- Brano di testo -

.....

450_CABIN FEVER ; Stati Uniti 2002. Regia di Eli Roth.
Pellicola horror
curiosa e sopra le righe, Cabin Fever
è l’esordio dietro alla macchina da presa di Eli Roth. Il regista sembra
divertirsi a citare alcuni tra i classici del genere, dando poi una forma un
po’ sgangherata al film nel suo insieme. Cabin
Fever è infatti un’opera che, se si cerca la perfezione formale o l’assenza
di difetti, certamente delude. Ma dal film traspare una genuina passione per il
genere horror e i rimandi, da Un
tranquillo week end di paura a La
casa non infastidiscono e riescono invece gradevoli. Quello in cui non
vuole essere certo gradevole Roth è nel ricorso alla vena splatter più
disgustosa: guardando il suo Cabin Fever
ritorna un po’ in mente un motto, risalente ai tempi più lontani di Hershell
Gordon Lewis o più recenti di Frank Henenlotter, che recitava: se non hai paura, puoi sempre vomitare.

.....

- Attività da svolgere -
1. Ripeti parola per parola la recensione di Cabin Fever, tutto ciò che va da "Pellicola horror" giù fino a "puoi sempre vomitare.".
2. In una o due frasi, spiega perché, secondo la recensione di Cabin Fever, il film delude chi cerca la perfezione formale o l'assenza di difetti.
3. Porta avanti la recensione di Cabin Fever dopo la sua ultima frase.
I dati qui non hanno alcun ruolo.

.....

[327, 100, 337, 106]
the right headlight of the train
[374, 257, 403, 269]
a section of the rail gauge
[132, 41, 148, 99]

.....

- Soluzioni -
1.
Pellicola horror
curiosa e sopra le righe, Cabin Fever
è l’esordio dietro alla macchina da presa di Eli Roth. Il regista sembra
divertirsi a citare alcuni tra i classici del genere, dando poi una forma un
po’ sgangherata al film nel suo insieme. Cabin
Fever è infatti un’opera che, se si cerca la perfezione formale o l’assenza
di difetti, certamente delude. Ma dal film traspare una genuina passione per il
genere horror e i rimandi, da Un
tranquillo week end di paura a La
casa non infastidiscono e riescono invece gradevoli. Quello in cui non
vuole essere certo gradevole Roth è nel ricorso alla vena splatter più
disgustosa: guardando il suo Cabin Fever
ritorna un po’ in mente un motto, risalente ai tempi più lontani di Hershell
Gordon Lewis o più recenti di Frank Henenlotter, che recitava: se non hai paura, puoi sempre vomitare.

2. Il film delude chi cerca la perfezione formale perché Eli Roth, divertendosi a citare alcuni classici del genere, dà all'opera nel suo insieme una forma un po' sgangherata.

3.
Questa pratica cinematografica è
stata spesso imputata alla incapacità, vera o presunta, del regista di turno di
ottenere un risultato concreto sullo schermo attraverso la suspense e a quei
meccanismi considerati più elevati in
termini di cultura cinematografica rispetto alla mera rappresentazione di
macelleria di bassa lega. Tuttavia va riconosciuto che alcuni passaggi di Cabin Fever sono inquietanti e la mano
di Roth in regia non sembra affatto malvagia. In realtà questi aspetti più
truculenti, pur se ostentati in primo piano, possono essere invece intesi come
marginali, effettivamente carne che il regista manda al macello, quando invece
il discorso più interessante è un po’ più sottile. Quello a cui assistiamo, si
diceva, è un film horror in cui pullulano i passaggi disgustosi, e già anche
qui, in questo approccio di analisi, siamo colti in fallo da Roth, che è molto
bravo a tendere la sua trappola.
Perché l’aspetto che dovrebbe saltare
all’occhio prima, in quanto certamente più importante del sangue o delle membra
dilaniate, è che nella storia non vi è alcun personaggio completamente
positivo. Non lo sono i cinque ragazzi, anche se forse alle due fanciulle della
comitiva Roth regala un pizzico di umanità, perlomeno quando la situazione
comincia a precipitare. Insomma, se il loro atteggiamento non è sempre
irreprensibile, accanto ai cedimenti ci sono anche momenti positivi. Karen
(Jordan Ladd) si rivela un po’ civettuola, strumentalizzando i sentimenti di Paul
(Rider Strong) e ammiccando a Justim ‘Grimm’ (Eli Roth) per secondi fini (forse
ingelosire Paul, certamente per l’erba da fumare) ma è anche sinceramente dispiaciuta
per la morte dell’uomo arso vivo.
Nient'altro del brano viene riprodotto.